*WHAT IS NEEDED*: Your job is to report every line of the entries that has "Banten".

################

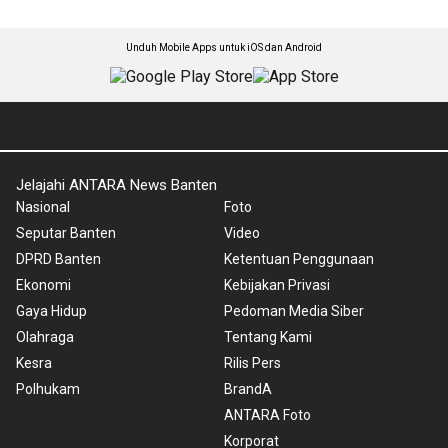
Unduh Mobile Apps untuk iOS dan Android
Jelajahi ANTARA News Banten
Nasional
Foto
Seputar Banten
Video
DPRD Banten
Ketentuan Penggunaan
Ekonomi
Kebijakan Privasi
Gaya Hidup
Pedoman Media Siber
Olahraga
Tentang Kami
Kesra
Rilis Pers
Polhukam
BrandA
ANTARA Foto
Korporat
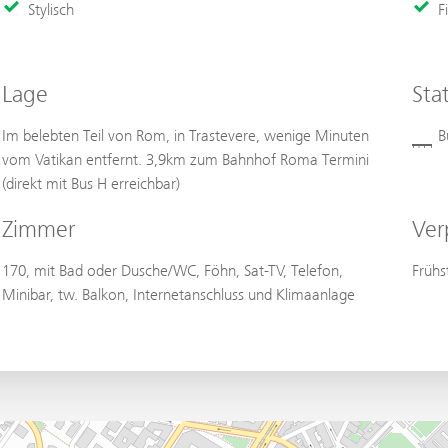
Stylisch
F
Lage
Sta
Im belebten Teil von Rom, in Trastevere, wenige Minuten
B
vom Vatikan entfernt. 3,9km zum Bahnhof Roma Termini
(direkt mit Bus H erreichbar)
Zimmer
Ver
170, mit Bad oder Dusche/WC, Föhn, Sat-TV, Telefon,
Frühs
Minibar, tw. Balkon, Internetanschluss und Klimaanlage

################

*RESPONSE AREA*:
Jelajahi ANTARA News Banten
Seputar Banten
DPRD Banten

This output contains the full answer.